## ACTIVITY
Could the lines from the start of the data through the line with "[393,244,426,258] Blog ->" be set down exactly, with no pictures among them?
________________________
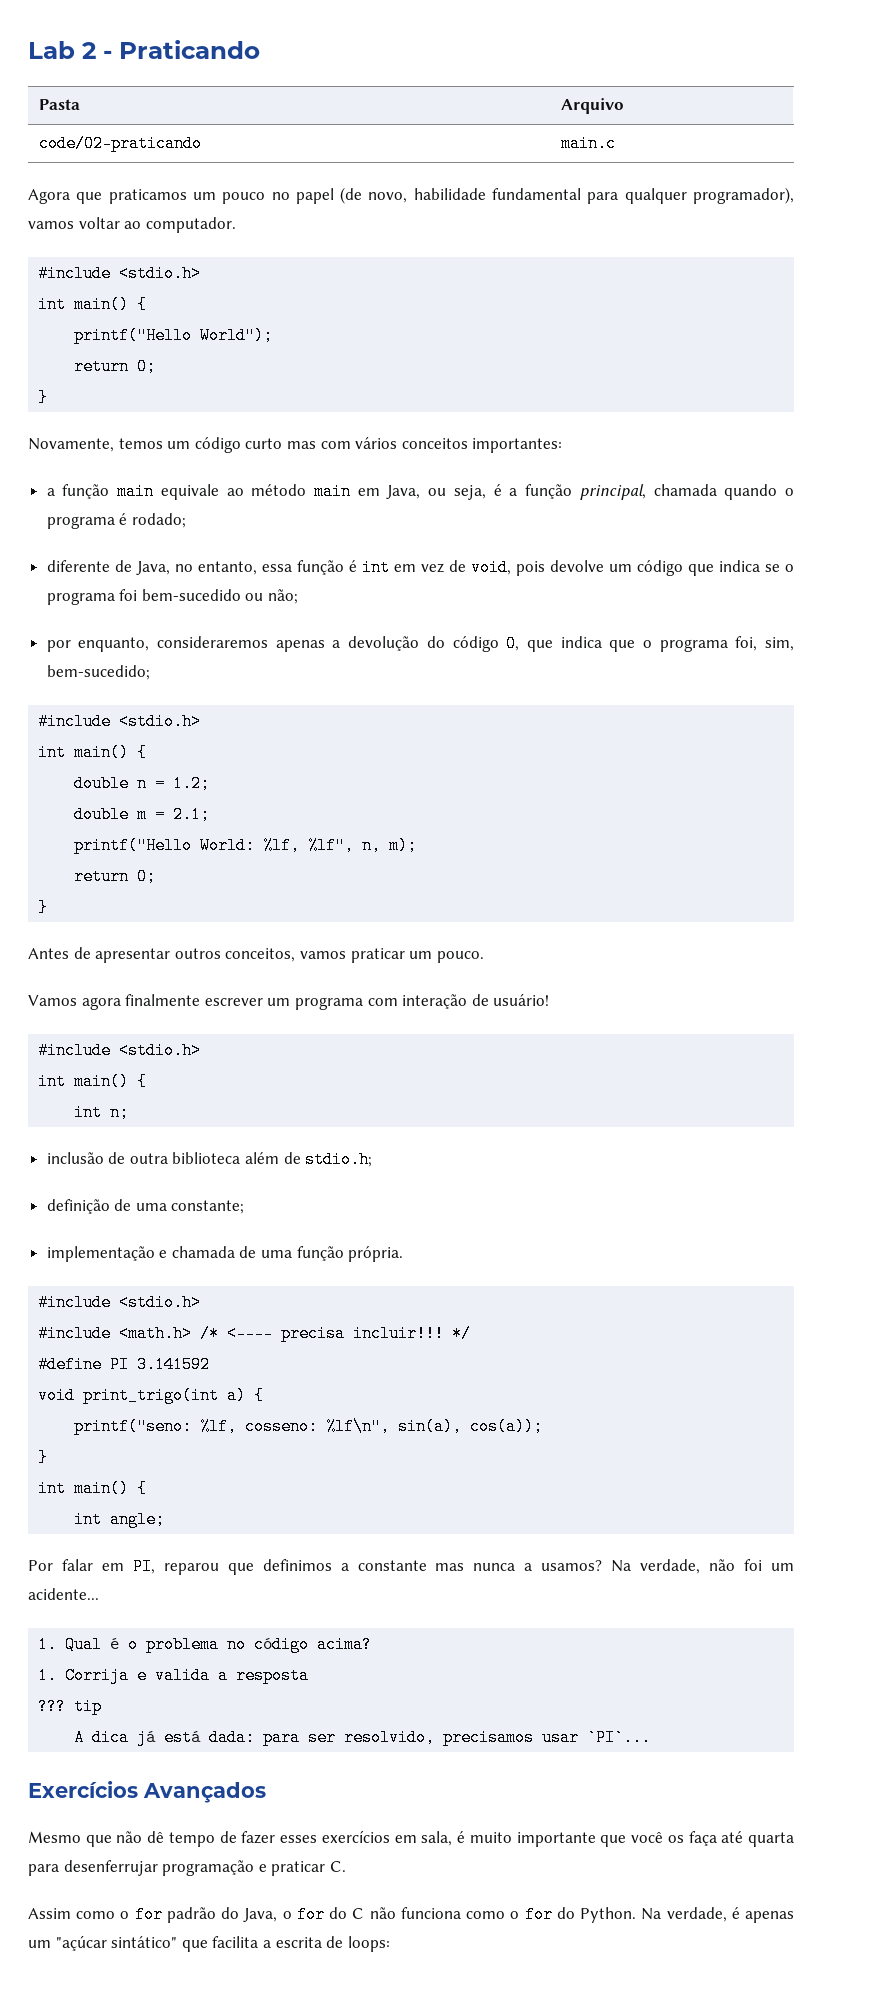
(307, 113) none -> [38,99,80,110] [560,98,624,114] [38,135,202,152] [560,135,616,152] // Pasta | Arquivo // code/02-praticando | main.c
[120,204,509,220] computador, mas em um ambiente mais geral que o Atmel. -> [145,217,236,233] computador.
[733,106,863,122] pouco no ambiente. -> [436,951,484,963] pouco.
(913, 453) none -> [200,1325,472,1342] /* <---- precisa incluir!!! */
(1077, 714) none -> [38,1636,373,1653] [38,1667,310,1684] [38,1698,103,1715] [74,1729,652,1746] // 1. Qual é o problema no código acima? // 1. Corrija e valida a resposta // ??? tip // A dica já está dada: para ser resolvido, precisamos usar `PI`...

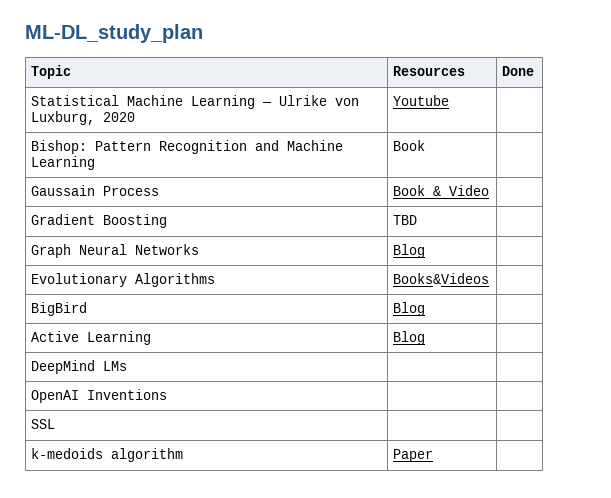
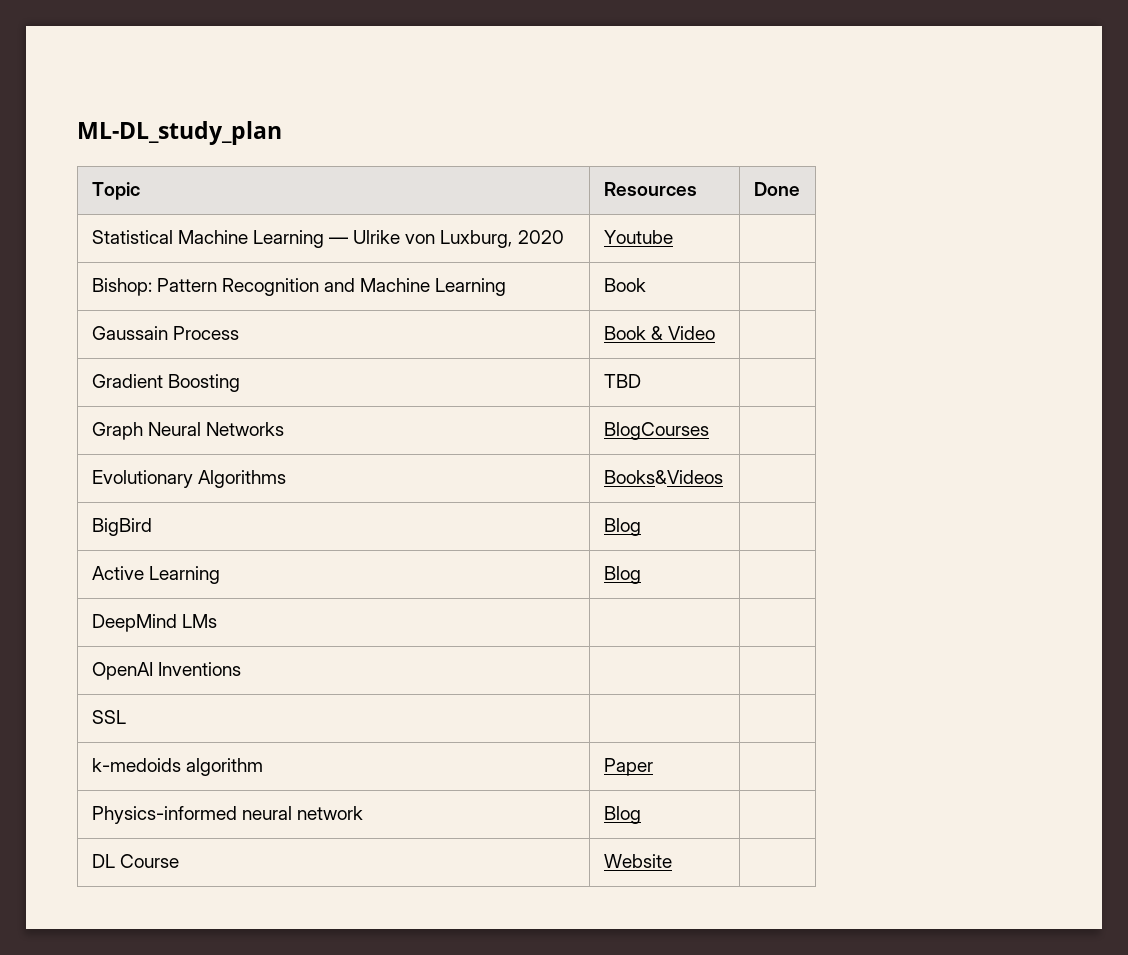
[393,244,426,258] Blog -> [603,422,709,440] BlogCourses
(434, 455) none -> [91,806,363,824] [603,806,641,824] [91,854,179,868] [603,854,672,868] // Physics-informed neural network | Blog | // DL Course | Website |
________________________
## SOLUTION
(307, 113) none -> [38,99,80,110] [560,98,624,114] [38,135,202,152] [560,135,616,152] // Pasta | Arquivo // code/02-praticando | main.c
[120,204,509,220] computador, mas em um ambiente mais geral que o Atmel. -> [145,217,236,233] computador.
[733,106,863,122] pouco no ambiente. -> [436,951,484,963] pouco.
(913, 453) none -> [200,1325,472,1342] /* <---- precisa incluir!!! */
(1077, 714) none -> [38,1636,373,1653] [38,1667,310,1684] [38,1698,103,1715] [74,1729,652,1746] // 1. Qual é o problema no código acima? // 1. Corrija e valida a resposta // ??? tip // A dica já está dada: para ser resolvido, precisamos usar `PI`...

[393,244,426,258] Blog -> [603,422,709,440] BlogCourses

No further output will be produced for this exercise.